WORK TASK:
Using the records below, find every line that includes "world" and copy it.

Stored dataset items:
____

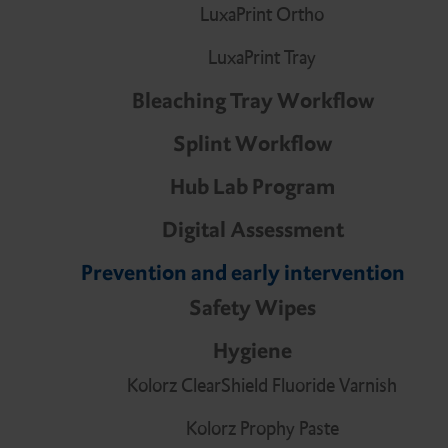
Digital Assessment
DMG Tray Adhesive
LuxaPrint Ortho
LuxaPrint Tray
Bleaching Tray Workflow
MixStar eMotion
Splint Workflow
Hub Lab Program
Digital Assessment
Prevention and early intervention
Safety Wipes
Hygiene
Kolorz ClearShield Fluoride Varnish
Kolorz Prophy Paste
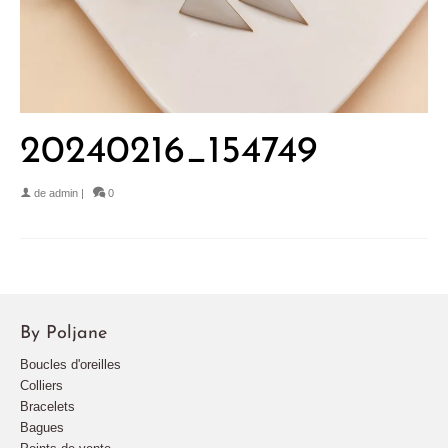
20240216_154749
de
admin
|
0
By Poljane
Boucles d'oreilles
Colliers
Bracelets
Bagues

____

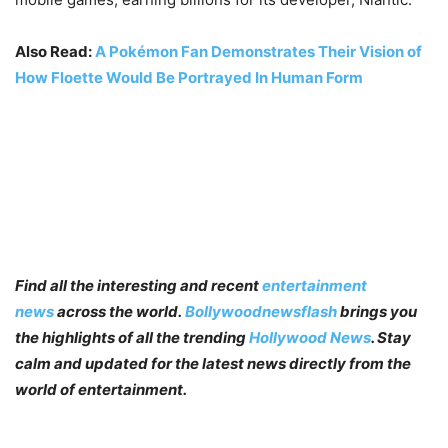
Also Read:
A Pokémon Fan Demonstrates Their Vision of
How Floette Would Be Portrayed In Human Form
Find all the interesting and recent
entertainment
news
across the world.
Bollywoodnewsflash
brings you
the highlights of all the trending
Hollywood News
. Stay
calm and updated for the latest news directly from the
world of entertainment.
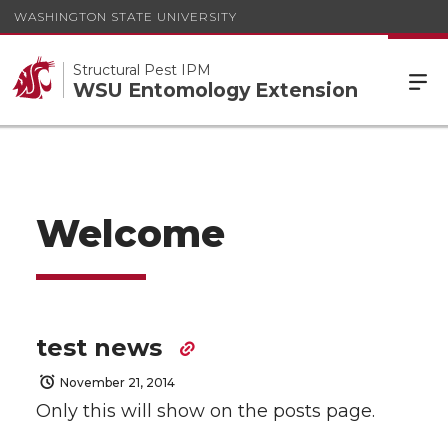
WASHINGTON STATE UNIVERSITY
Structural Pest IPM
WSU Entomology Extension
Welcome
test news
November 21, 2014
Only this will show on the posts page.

____

FINISHED TASK:
across the world.
world of entertainment.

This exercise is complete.